# TASK DETAILS:
Report all lines of the records that contain "flow".

=-=-=-=-=

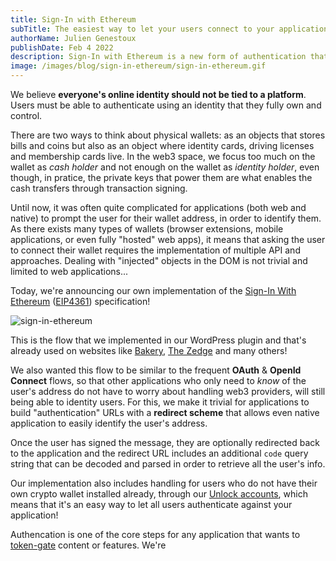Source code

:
 ```yaml
---
title: Sign-In with Ethereum
subTitle: The easiest way to let your users connect to your applications!
authorName: Julien Genestoux
publishDate: Feb 4 2022
description: Sign-In with Ethereum is a new form of authentication that enables users to control their digital identity through their crypto-wallets.
image: /images/blog/sign-in-ethereum/sign-in-ethereum.gif
---
```


We believe **everyone's online identity should not be tied to a platform**. Users must be able to authenticate using an identity that they fully own and control.

There are two ways to think about physical wallets: as an objects that stores bills and coins but also as an object where identity cards, driving licenses and membership cards live. In the web3 space, we focus too much on the wallet as _cash holder_ and not enough on the wallet as _identity holder_, even though, in pratice, the private keys that power them are what enables the cash transfers through transaction signing.

Until now, it was often quite complicated for applications (both web and native) to prompt the user for their wallet address, in order to identify them. As there exists many types of wallets (browser extensions, mobile applications, or even fully "hosted" web apps), it means that asking the user to connect their wallet requires the implementation of multiple API and approaches. Dealing with "injected" objects in the DOM is not trivial and limited to web applications...

Today, we're announcing our own implementation of the [Sign-In With Ethereum](https://docs.unlock-protocol.com/unlock/developers/sign-in-with-ethereum) ([EIP4361](https://eips.ethereum.org/EIPS/eip-4361)) specification!

![sign-in-ethereum](/images/blog/sign-in-ethereum/sign-in-ethereum.gif)

This is the flow that we implemented in our WordPress plugin and that's already used on websites like [Bakery](https://bakery.fyi/), [The Zedge](https://thezedge.com/all-breeds/) and many others!

We also wanted this flow to be similar to the frequent **OAuth** & **OpenId Connect** flows, so that other applications who only need to _know_ of the user's address do not have to worry about handling web3 providers, will still being able to identity users. For this, we make it trivial for applications to build "authentication" URLs with a **redirect scheme** that allows even native application to easily identify the user's address.

Once the user has signed the message, they are optionally redirected back to the application and the redirect URL includes an additional `code` query string that can be decoded and parsed in order to retrieve all the user's info.

Our implementation also includes handling for users who do not have their own crypto wallet installed already, through our [Unlock accounts](https://docs.unlock-protocol.com/unlock/creators/unlock-accounts), which means that it's an easy way to let all users authenticate against your application!

Authencation is one of the core steps for any application that wants to [token-gate](https://docs.unlock-protocol.com/unlock/developers/building-token-gated-applications) content or features. We're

=-=-=-=-=

# OUTPUT FOR THIS EXERCISE:
This is the flow that we implemented in our WordPress plugin and that's already used on websites like [Bakery](https://bakery.fyi/), [The Zedge](https://thezedge.com/all-breeds/) and many others!
We also wanted this flow to be similar to the frequent **OAuth** & **OpenId Connect** flows, so that other applications who only need to _know_ of the user's address do not have to worry about handling web3 providers, will still being able to identity users. For this, we make it trivial for applications to build "authentication" URLs with a **redirect scheme** that allows even native application to easily identify the user's address.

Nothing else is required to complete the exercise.